The surge in lending to fund China’s Belt and Road Initiative has left Beijing with a list of risky debtors around the world, including substantial exposure to Pakistan, Russia, Tajikistan, Kyrgyzstan, and Iran. This had led to warnings that sovereign-debt distress might balloon across the BRI as nonperforming loans spike amid external pressures on the fragile governments, Radio Free Europe’s Reid Standish reports.

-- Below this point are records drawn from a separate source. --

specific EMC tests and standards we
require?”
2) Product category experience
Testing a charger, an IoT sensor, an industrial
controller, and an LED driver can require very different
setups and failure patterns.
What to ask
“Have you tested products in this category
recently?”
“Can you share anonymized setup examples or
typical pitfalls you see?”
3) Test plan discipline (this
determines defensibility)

The struggles of BRI countries are embodied in Kyrgyzstan, a moderate borrower in absolute terms that has taken billions in loans from China’s Export-Import Bank for a series of infrastructure projects. These projects have failed to generate returns as the economy contracts, leaving Bishkek owing nearly $2 billion—around 7% of GDP—to China and raising fears that the country will be unable to meet even its interest payments.
In response, Beijing has issued billions in “rescue loans” to prevent defaults in Pakistan, Belarus, Egypt, Mongolia, Turkey, and Sri Lanka, to help service their loans and avoid default. At the same time, China is pulling back lending from riskier borrowers, with new investments in Russia and Pakistan falling 100% and 56%, respectively, for 2022.
So far, Beijing has avoided the type of debt write-downs that have characterized past crises for large bilateral lenders. However, a recent restructuring agreement in Zambia shows how the non-Paris Club lender’s approach to debt write-downs is maturing in the face of overwhelming need and a string of defaults.